II. Indecisiveness in the face of overwhelming victory
- If Stockfish detects a mate-in-𝑘 (e.g., 3 or 5) it outputs 𝑘 and not a centipawn score.
- Mapped all such outputs to the maximal value bin (i.e., a win percentage of 100%)
- This can lead to the agent playing somewhat randomly, rather than committing to one plan that finishes the game quickly
- The authors made the model to check whether the predicted scores for all top five moves lie above a win percentage of 99% and double-check this condition with Stockfish, and if so, use Stockfish’s top move (out of these) to have consistency in strategy across timesteps
5.1. Limitations
- Model does not completely close the gap between Stockfish 16.
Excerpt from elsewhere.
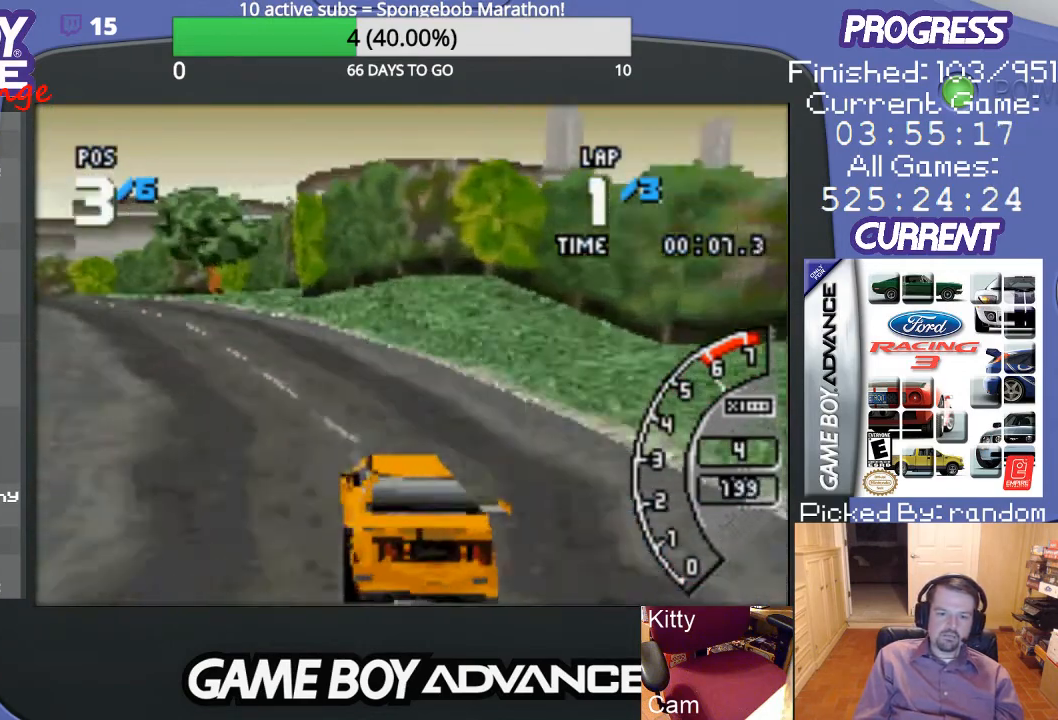
{"buttons": ["A", "DPAD_LEFT"], "events": []}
- Fundamental issue related to current-state based prediction
- State-value predictor uses kind of 1 step search for finding all possible subsequent states that are reachable. => cannot say 'search-free'
6. Conclusions
- It is possible to distill an approxi- mation of Stockfish 16 into a feed-forward transformer via standard supervised training
- Implies a paradigm-shift away from viewing large transformers as “mere” statistical pattern recognizers to viewing them as a powerful technique for general algorithm approximation.